▸ **Text segment**
Question

A thin wire of length $L$ and uniform linear mass density $\rho $ is bent into a circular loop with centre $O$ as shown. The moment of inertia of the loop about the axis $XX'$ is

• A. $\frac{\rho L^{3}}{8 \pi ^{2}}$
• B. $\frac{\rho L^{3}}{16 \pi ^{2}}$
• C. $\frac{5 \rho L^{3}}{16 \pi ^{2}}$
• D. $\frac{3 \rho L^{3}}{8 \pi ^{2}}$

Answer 1

Answer: (D)

Length of the wire $=L$
Density of the wire $=\rho $
Mass of the wire and hence of the loop is, $M=\rho L$
and radius of the loop is, $r=\frac{L}{2 \pi }$

Moment of inertia of a ring about an axis passing through its center and lying in its plane, $I_{1}=\frac{M r^{2}}{2}$
Using parallel axis theorem, we can say that
$I_{2}=I_{1}+Mr^{2}$
$\Rightarrow I_{2}=\frac{M r^{2}}{2}+Mr^{2}$
$\Rightarrow I_{2}=\frac{3 M r^{2}}{2}$
$\Rightarrow I_{2}=\frac{3}{2}\left(\rho L\right)\left(\frac{L}{2 \pi }\right)^{2}$
$\Rightarrow I_{2}=\frac{3 \rho L^{3}}{8 \pi ^{2}}$

▸ **Provided material**
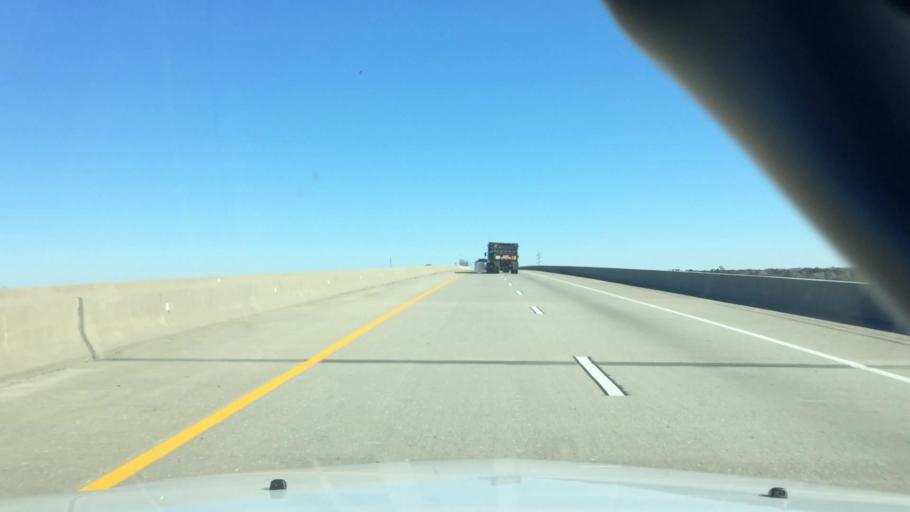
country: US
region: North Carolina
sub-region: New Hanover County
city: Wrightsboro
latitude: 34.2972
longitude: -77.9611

...

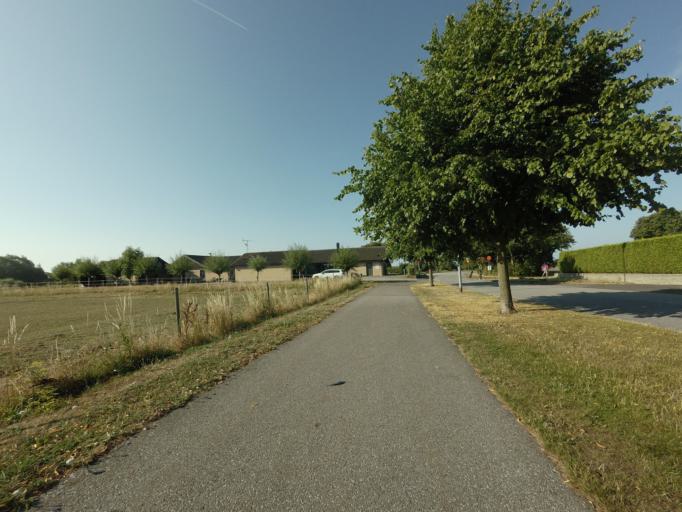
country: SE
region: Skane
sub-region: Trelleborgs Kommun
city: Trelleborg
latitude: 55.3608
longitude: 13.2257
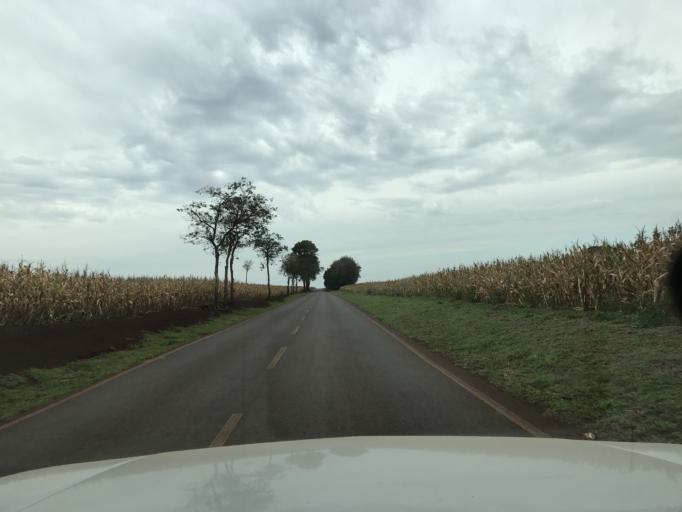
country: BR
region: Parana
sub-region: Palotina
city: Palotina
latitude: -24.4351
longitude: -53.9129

▸ **Problem statement**
In the moment-of-inertia problem, begin at the words that have "A thin wire" and stop after "Answer: (D)". Write that span again, swapping "loop" for "ring" throughout.

▸ **Full answer**
A thin wire of length $L$ and uniform linear mass density $\rho $ is bent into a circular ring with centre $O$ as shown. The moment of inertia of the ring about the axis $XX'$ is

• A. $\frac{\rho L^{3}}{8 \pi ^{2}}$
• B. $\frac{\rho L^{3}}{16 \pi ^{2}}$
• C. $\frac{5 \rho L^{3}}{16 \pi ^{2}}$
• D. $\frac{3 \rho L^{3}}{8 \pi ^{2}}$

Answer 1

Answer: (D)